**BRIEF 1:**
Reproduce the rows from their first line up to and including the line with "5: (839, 140)", and leave the picture marker out of your copy.

------------------------

TV Streaming ones mostly, worse than porn sites these days since those kinda went more legit.
There are a tonne of technical solutions to the above if I could be bothered to set them up on the linux mediaPC but honestly, I don't watch a lot and most of what I do is on Netflix and Prime anyway.
Dear Google. If I promise to set Gmail as my default email client on iOS, will you then let me keep Safari as my default browser when clicking a link in that app?
This is possible on Android today and has been possible since Android launched. I use Firefox as my default browser, and Gmail opens links in there. It is up to iOS to provide APIs that make this possible.
iOS may not have a central browser setting yet, but apps can still invoke other apps directly. Gmail on iOS uses that to offer a choice between Chrome and Safari, and offers to save your choice.
It just tends to regularly forget that I told it to save my choice of Safari.
On iOS, it also has no way of knowing that you have installed Firefox to give you that choice, which makes using Firefox on iOS even more of a nonstarter than it already is.
That's not true, "Safari" for iOS Gmail means a shitty in-app web view, not sharing cookies, history or UI with actual Safari, Gmail itself acting as the "browser".
This shady behavior (calling a web view "Safari") is one of the reasons I gave up on Gmail.
Finally! Now if someone will build a browser that will add the missing push notifications feature to PWAs, web apps on iOS might have some semblance of parity with Android.
Apple will only add push notifications to PWAs if enough people move away from Apple devices for lack of PWA push notifications. Once the quality of PWAs improves to the point that they're indispensable (and I believe we're getting there slowly), Apple will have to comply.
I feel like Apple is incentivized to move slowly on PWAs.
The pros for bringing more features to PWAs: a small subset of users care, and an even a smaller subset of them care enough that they might leave the platform.
The cons: a direct competitor to the app store (imagine Hey as a PWA), undercutting their 30%. For the independent developer, sure, the app store may be great distribution, but I can imagine paying for your own marketing beats the 30% you lose to Apple.
My understanding is that iOS Edge "kind of/mostly" supports push notifications from PWAs. From what I recall seeing, the experience isn't particularly great (notifications are always from Edge itself so you have a hard time filtering them by individual PWA "app", for instance). PWA parity on iOS has seemed an interesting focus of Edge, and it's interesting to see if it will be a losing battle or not.

------------------------

**BRIEF 2:**
Write the next part of the discussion about iOS browser defaults and PWA support, continuing from its last comment.

------------------------

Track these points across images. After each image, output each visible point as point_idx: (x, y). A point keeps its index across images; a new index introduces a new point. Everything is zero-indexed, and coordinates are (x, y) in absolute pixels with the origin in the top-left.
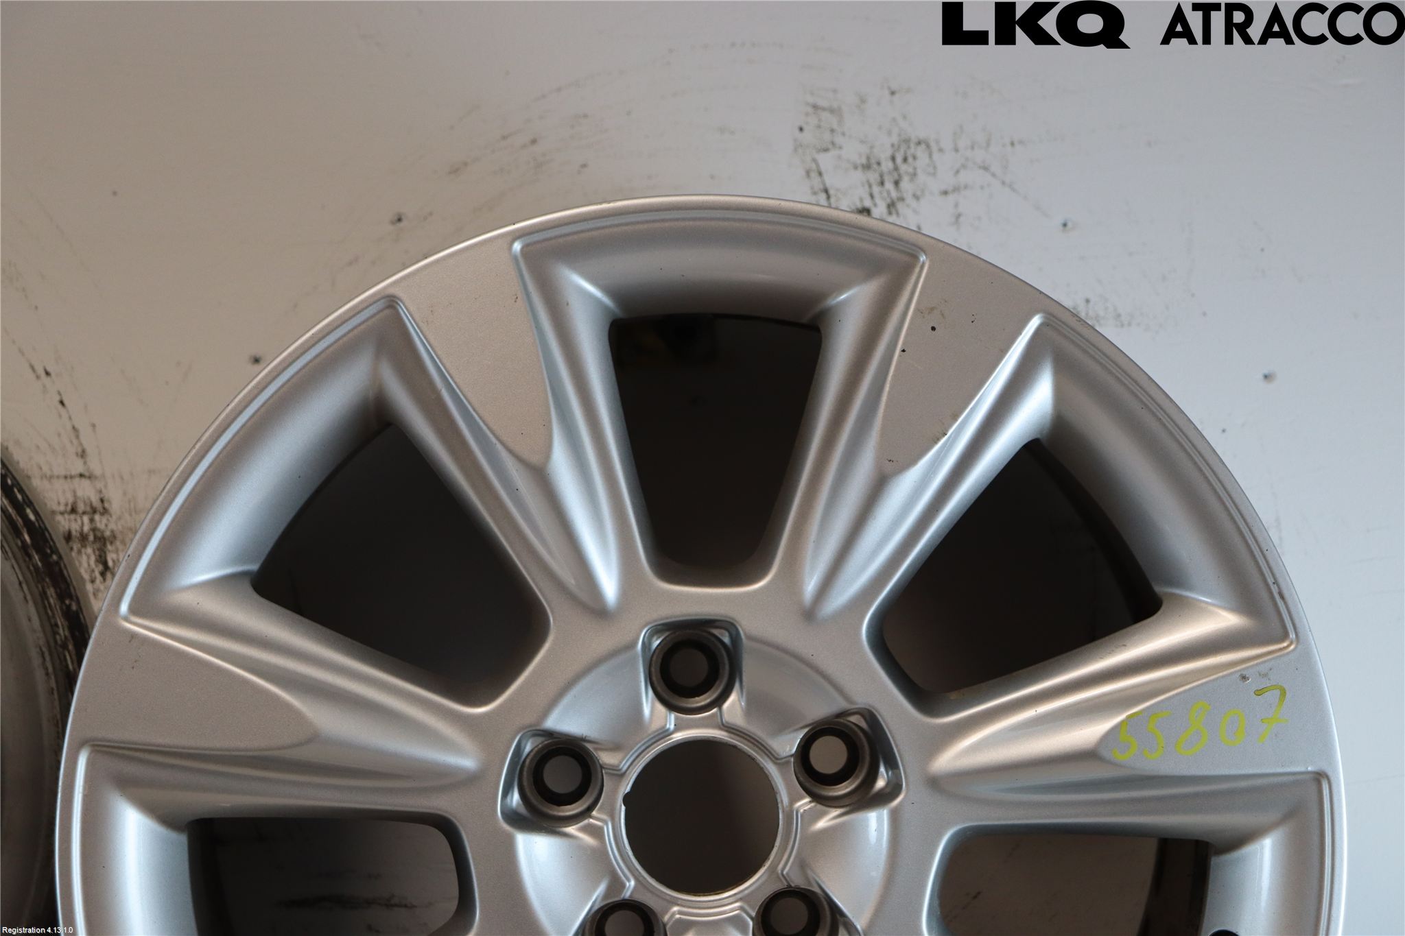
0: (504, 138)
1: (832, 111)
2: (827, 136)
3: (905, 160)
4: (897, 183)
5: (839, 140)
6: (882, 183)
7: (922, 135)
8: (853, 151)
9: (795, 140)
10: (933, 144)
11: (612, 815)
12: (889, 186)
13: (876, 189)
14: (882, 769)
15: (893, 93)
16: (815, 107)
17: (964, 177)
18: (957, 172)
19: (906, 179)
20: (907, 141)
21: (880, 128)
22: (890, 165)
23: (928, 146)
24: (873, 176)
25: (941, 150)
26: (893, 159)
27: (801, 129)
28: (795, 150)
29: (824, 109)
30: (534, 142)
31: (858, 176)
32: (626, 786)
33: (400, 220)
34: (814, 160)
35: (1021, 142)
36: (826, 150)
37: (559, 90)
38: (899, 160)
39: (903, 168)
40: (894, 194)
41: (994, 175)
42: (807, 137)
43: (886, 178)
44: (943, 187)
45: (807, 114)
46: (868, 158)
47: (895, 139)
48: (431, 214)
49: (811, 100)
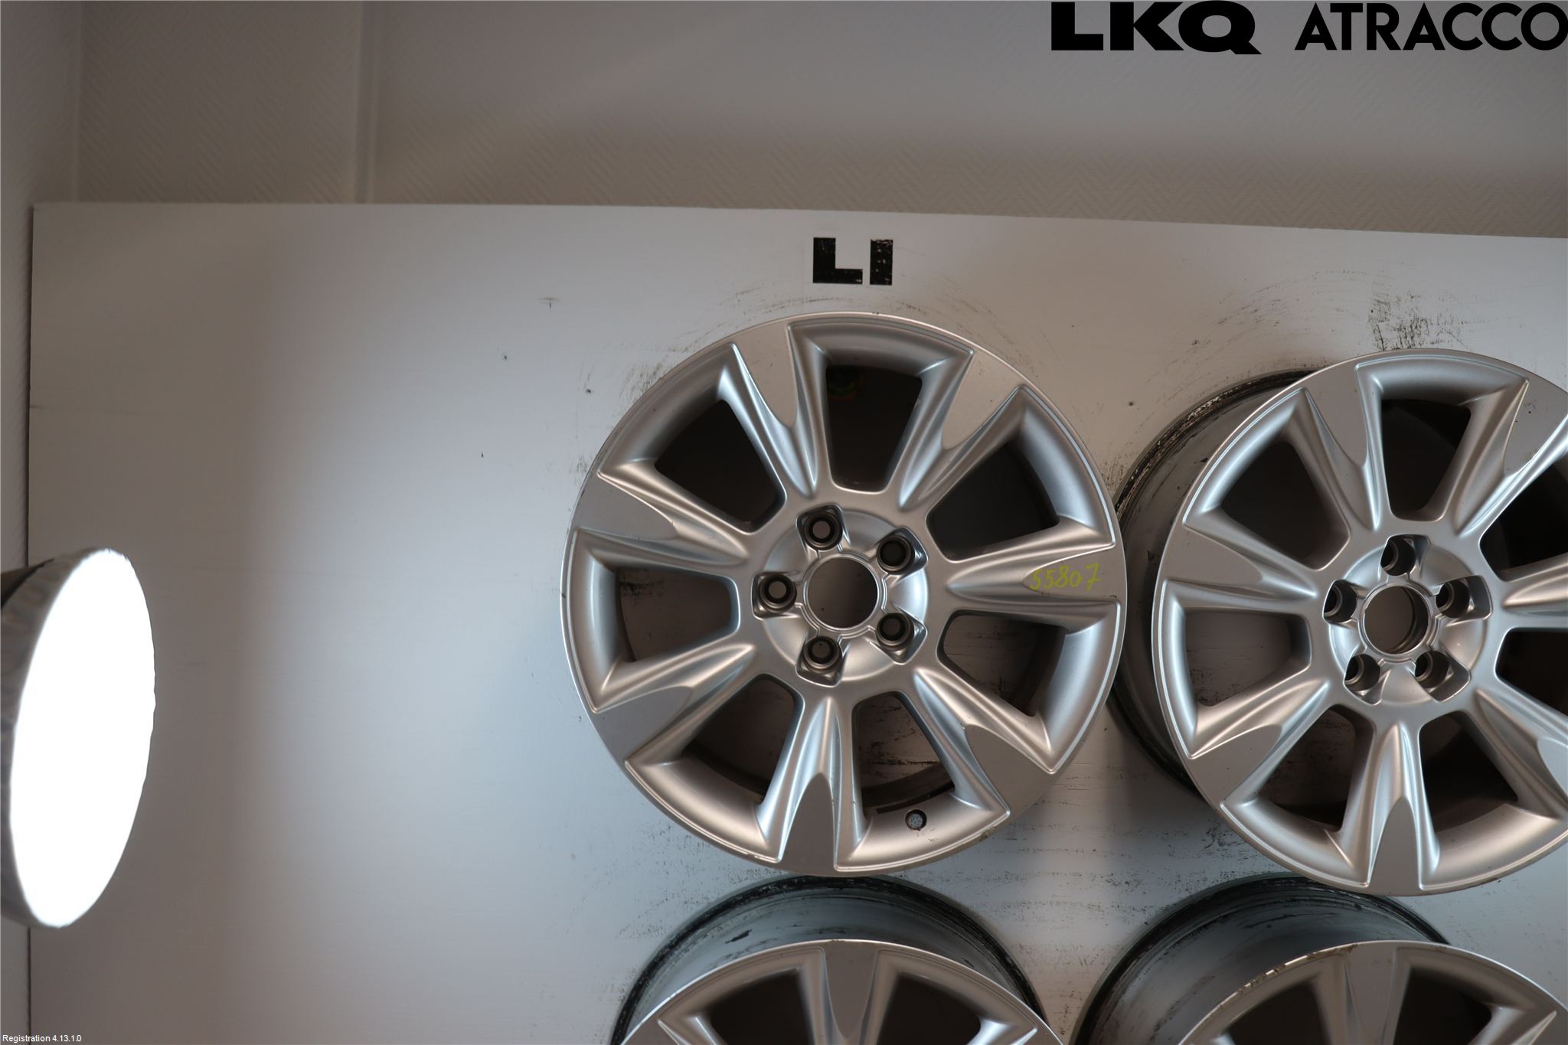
0: (1243, 308)
1: (1385, 304)
2: (1383, 315)
3: (1416, 327)
4: (1412, 338)
5: (1388, 317)
6: (1406, 337)
7: (1424, 317)
8: (1394, 322)
9: (1369, 316)
10: (1428, 321)
12: (1409, 339)
13: (1403, 340)
15: (1412, 297)
16: (1378, 301)
17: (1441, 336)
18: (1438, 334)
19: (1416, 336)
20: (1418, 319)
21: (1406, 313)
22: (1410, 329)
23: (1426, 322)
24: (1402, 334)
25: (1432, 324)
26: (1411, 327)
27: (1372, 311)
28: (1369, 321)
29: (1383, 303)
30: (1256, 311)
31: (1396, 334)
33: (1196, 343)
34: (1377, 325)
35: (1466, 322)
36: (1383, 321)
37: (1268, 288)
38: (1413, 328)
39: (1415, 331)
40: (1411, 343)
41: (1453, 336)
42: (1374, 315)
43: (1408, 335)
44: (1432, 341)
45: (1375, 305)
46: (1400, 326)
47: (1412, 318)
48: (1210, 341)
49: (1377, 298)
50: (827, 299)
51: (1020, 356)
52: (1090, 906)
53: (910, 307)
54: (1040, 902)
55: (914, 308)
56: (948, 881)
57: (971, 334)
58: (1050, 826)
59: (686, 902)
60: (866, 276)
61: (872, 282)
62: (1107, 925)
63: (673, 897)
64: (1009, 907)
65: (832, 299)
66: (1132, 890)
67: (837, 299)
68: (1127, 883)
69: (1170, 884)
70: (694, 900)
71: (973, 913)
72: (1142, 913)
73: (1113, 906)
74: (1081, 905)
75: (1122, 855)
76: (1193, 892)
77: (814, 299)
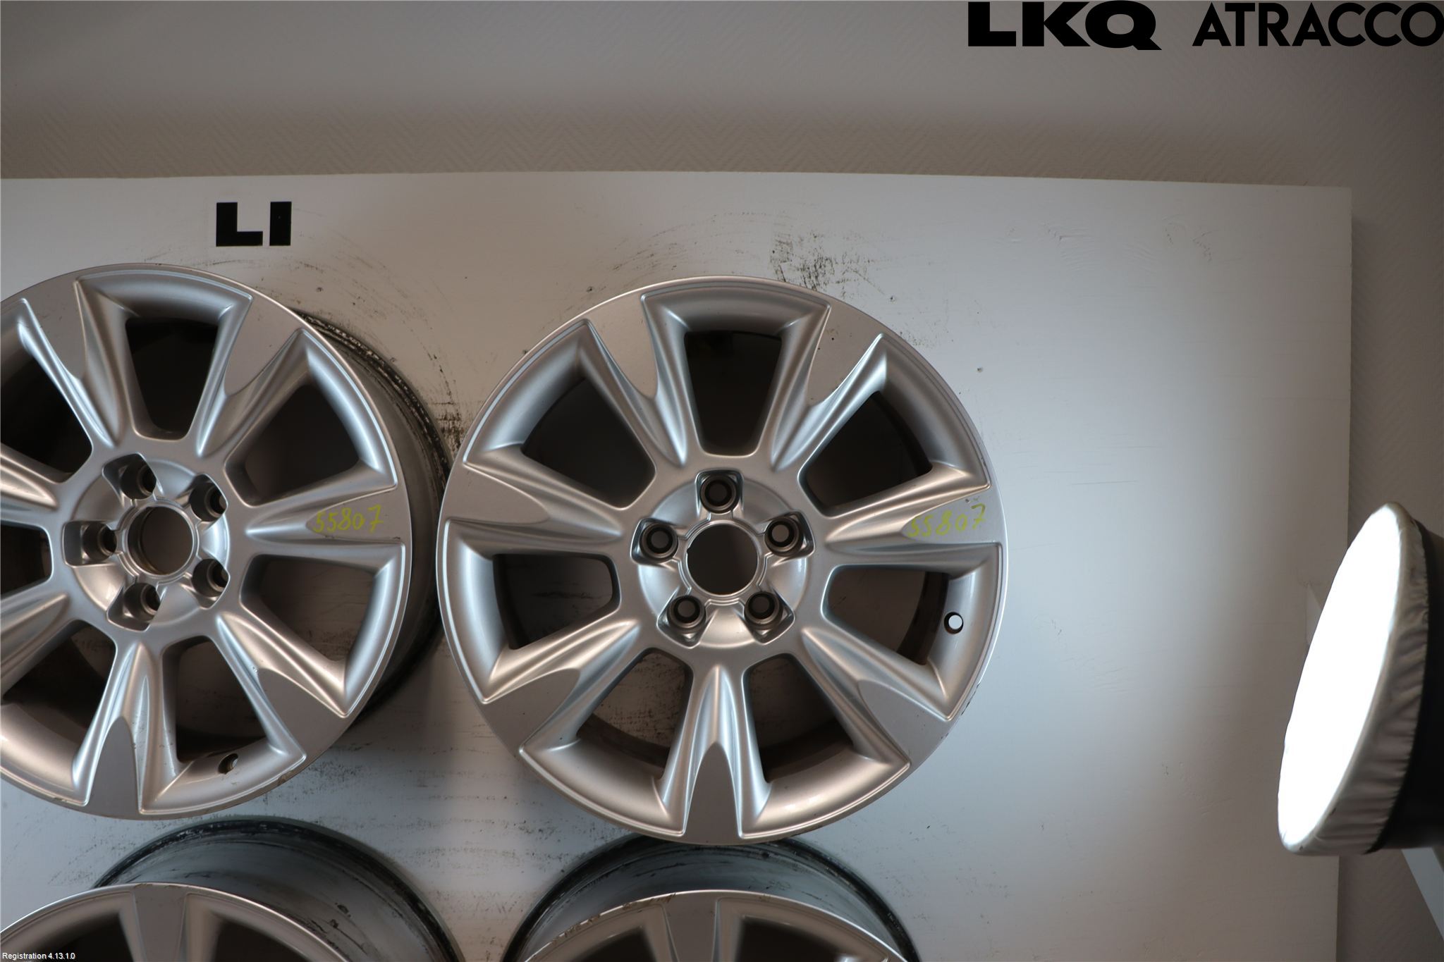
0: (638, 253)
1: (788, 244)
2: (785, 255)
3: (820, 267)
4: (816, 277)
5: (791, 257)
6: (810, 277)
7: (828, 257)
8: (797, 262)
9: (771, 257)
10: (833, 260)
11: (682, 558)
12: (813, 278)
13: (807, 280)
14: (805, 540)
15: (815, 237)
16: (780, 242)
17: (847, 275)
18: (844, 273)
19: (821, 275)
20: (821, 258)
21: (809, 252)
22: (814, 269)
23: (831, 261)
24: (806, 274)
25: (837, 263)
26: (815, 266)
27: (774, 252)
28: (771, 261)
29: (784, 243)
30: (652, 255)
31: (799, 273)
32: (689, 545)
33: (591, 290)
34: (779, 266)
35: (872, 261)
36: (785, 262)
37: (664, 232)
38: (818, 267)
39: (820, 270)
40: (815, 282)
41: (860, 275)
42: (776, 255)
43: (812, 275)
44: (837, 280)
45: (776, 245)
46: (804, 266)
47: (816, 258)
48: (605, 287)
49: (779, 240)
50: (229, 261)
51: (414, 308)
52: (505, 853)
53: (308, 266)
54: (454, 849)
55: (312, 267)
56: (362, 827)
57: (366, 289)
58: (459, 773)
59: (113, 848)
60: (266, 238)
61: (273, 243)
62: (523, 872)
63: (101, 843)
64: (424, 853)
65: (234, 261)
66: (546, 838)
67: (239, 261)
68: (540, 830)
69: (585, 832)
70: (122, 846)
71: (387, 860)
72: (558, 860)
73: (527, 854)
74: (496, 852)
75: (534, 803)
76: (609, 840)
77: (216, 262)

------------------------

**TASK OUTPUT 1:**
Track these points across images. After each image, output each visible point as point_idx: (x, y). A point keeps its index across images; a new index introduces a new point. Everything is zero-indexed, and coordinates are (x, y) in absolute pixels with the origin in the top-left.
0: (504, 138)
1: (832, 111)
2: (827, 136)
3: (905, 160)
4: (897, 183)
5: (839, 140)

**TASK OUTPUT 2:**
I’ll give them $ for push notifications alone! Not 30% but it’s worth something if their servers suddenly now must process notifications from hundreds or thousands of new Web apps every year.
Hold down on the link and choose to open in a new tab. It will remember the behavior and stop opening the link in the app, until you hold down another future link and choose “open in Amazon” or the equivalent.
Browsers other than safari will give you a prompt to either open as webpage or in the dedicated app. But then you have the 2nd stage problem of the web page with an obstructive in page pop up asking you to download the app or open it in the app.
I don't actually now how that works on iOS. With Android, it will ask first time if I want to use the specific app or my browser always (or a just this time option), push me to Android settings/app manager to enable that within the app settings itself, then let me go back and try the link again. I'd prefer if it remembered the link and went forward but I'm surprised there isn't similar options on iOS. I guess its closed-ness is one reason I'm on Android.
Can I change my default phone app? I'd really like phone numbers to come up in Google Voice. Yes, I know I can long-press and sometimes that lets me choose GV, but it doesn't always work.
What about my default maps app? That would be nice too.
Second the default map app. I hate when I click a map link and it opens in Apple's map app, it looks just enough like Google maps that I don't immediately close it, then once I realize it's worse that I remember, I say, "oh, they tricked me again!"
It seems like this is something that Apple plans to relinquish control over time with. I hope that Apple finds the move to be a net positive for their ecosystem and decides to make more "defaults" changeable in the following releases.
A lot of internal text editing APIs, a lot of accessibility stuff - you can see Electron having to rip it out every release for the Mac App Store version. iOS will likely be even worse in this regard
1 - Apple doesn't focus on "first". More often, they are usually focused on a better integration of something than being first. Obvious exceptions include things like 64-bit phone chips, but usually not first.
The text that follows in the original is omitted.